The memorial stone and Gliders' Dune are therefore not the same attraction. The stone marks the buildings and hangar site in pine woodland, while the dune belonged to the wider training landscape. Today the dune lies within the more strictly protected environment of Grobštas Nature Reserve and is not a free-roaming destination.
The records that placed Nida in gliding history
On 30 August 1933, future school head and instructor Gregoras Radvenis stayed aloft at Nida for 3 hours 10 minutes, setting Lithuania's first endurance record of this kind. He improved it to 5 hours 15 minutes the following year. These early flights showed that the Curonian Spit's dune winds could support systematic pilot training rather than isolated experiments.

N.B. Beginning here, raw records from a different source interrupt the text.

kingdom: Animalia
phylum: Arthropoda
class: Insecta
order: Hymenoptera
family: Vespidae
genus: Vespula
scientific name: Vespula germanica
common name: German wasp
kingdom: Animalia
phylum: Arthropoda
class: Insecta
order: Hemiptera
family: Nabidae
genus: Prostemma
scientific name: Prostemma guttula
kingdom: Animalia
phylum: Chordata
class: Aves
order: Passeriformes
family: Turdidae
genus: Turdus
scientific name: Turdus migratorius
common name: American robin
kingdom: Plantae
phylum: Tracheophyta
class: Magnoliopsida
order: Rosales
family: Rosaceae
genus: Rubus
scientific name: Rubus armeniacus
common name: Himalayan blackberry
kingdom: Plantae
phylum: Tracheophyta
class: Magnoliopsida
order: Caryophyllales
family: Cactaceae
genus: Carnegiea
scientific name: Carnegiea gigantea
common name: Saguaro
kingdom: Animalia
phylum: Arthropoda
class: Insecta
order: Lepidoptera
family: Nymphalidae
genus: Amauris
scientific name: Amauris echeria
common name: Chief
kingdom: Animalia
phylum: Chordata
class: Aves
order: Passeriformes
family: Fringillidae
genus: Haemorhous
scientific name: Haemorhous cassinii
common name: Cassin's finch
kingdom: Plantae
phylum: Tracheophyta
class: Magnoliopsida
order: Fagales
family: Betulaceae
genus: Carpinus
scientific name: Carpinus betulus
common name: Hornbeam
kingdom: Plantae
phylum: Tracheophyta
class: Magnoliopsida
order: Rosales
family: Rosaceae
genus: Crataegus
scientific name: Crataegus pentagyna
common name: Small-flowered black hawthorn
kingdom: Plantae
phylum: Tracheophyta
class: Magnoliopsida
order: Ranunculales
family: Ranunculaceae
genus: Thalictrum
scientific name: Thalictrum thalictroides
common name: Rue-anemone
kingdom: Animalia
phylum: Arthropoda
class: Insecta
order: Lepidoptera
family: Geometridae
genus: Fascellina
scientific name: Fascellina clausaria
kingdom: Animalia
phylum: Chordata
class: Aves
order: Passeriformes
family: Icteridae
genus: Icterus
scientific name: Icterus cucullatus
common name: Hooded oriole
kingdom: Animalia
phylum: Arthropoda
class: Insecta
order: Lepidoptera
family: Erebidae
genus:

On 5 June 1935, Jonas Pyragius covered 75 km from Nida to Palanga. On 16-17 June 1936, he remained aloft for 22 hours 36 minutes in the glider Sakalas, then the fourth-best result in the world. On 24-25 May 1938, Alfredas Gysas stayed in the air for 26 hours 03 minutes, climbed to 2,500 metres, and achieved the world's third-best result.
When Germany annexed the Klaipėda Region in 1939, the school fell within German territory and the Lithuanian Aero Club lost it. The official park guide says German pilots later used the site and that the school buildings burned near the end of the war. The pine woodland now conceals traces of an interrupted interwar institution rather than a working airfield.
What survives, and why the memorial dates conflict
The Register of Cultural Values protects the Nida Gliding School site under unique code 12145. Its documentation says the foundations of all school buildings survive beneath sand, moss, and grass but are not visible at the surface. For a visitor, the later metal hangar arch provides the clearest outline of the site; it should not be mistaken for original walls standing above ground.
Official sources differ by one year over the arch. Lithuania's protected-area service and the park guide date it to 1978, while VLE gives 1979, so 1978-1979 is the most transparent formulation. Current official descriptions associate the memorial stone's unveiling with the school's 65th anniversary in 1998.
A 1983 Lithuanian diaspora newspaper report about the previous year's 50th-anniversary event already mentions both an arch and a memorial stone. Without a detailed inventory explaining replacement or rededication, this does not justify claiming that 1998 brought the first stone ever placed here. It is safest to treat 1998 as the unveiling or renewed commemoration date given by current official sources and to keep it separate from the chronology of the first Soviet-era markers.
Access, protected-area rules, and a 4.6 rating
The memorial stands in pine woodland southwest of Nida, towards the western foot of Parnidis Dune. Official descriptions direct visitors to turn from the road leading towards Parnidis Dune into the former school site. The complete marked In the Footprints of Nida Gliding School route has seven orange stops, covers 19 km, and takes 3-5.5 hours, but the memorial is its first stop. Seeing the stone does not require completing the whole route.
There is no officially published street address, visitor centre, or dedicated car park beside the stone, so use the Google pin as a walking reference, not as permission to drive down a forest track. Official descriptions list no separate admission ticket or opening hours for this outdoor marker. Ferry travel, vehicle entry to Neringa, and parking are separate, changeable journey costs that should be checked through official Neringa channels before travel.
Stay on marked paths and do not use the memorial as a shortcut towards open dunes. Curonian Spit National Park states that the boundaries of Grobštas Nature Reserve are marked by signs and barriers that visitors must not cross. On 14 July 2026, Google Maps rated this place 4.6 out of 5. The rating can change, and current on-site signs remain authoritative for path conditions and temporary restrictions.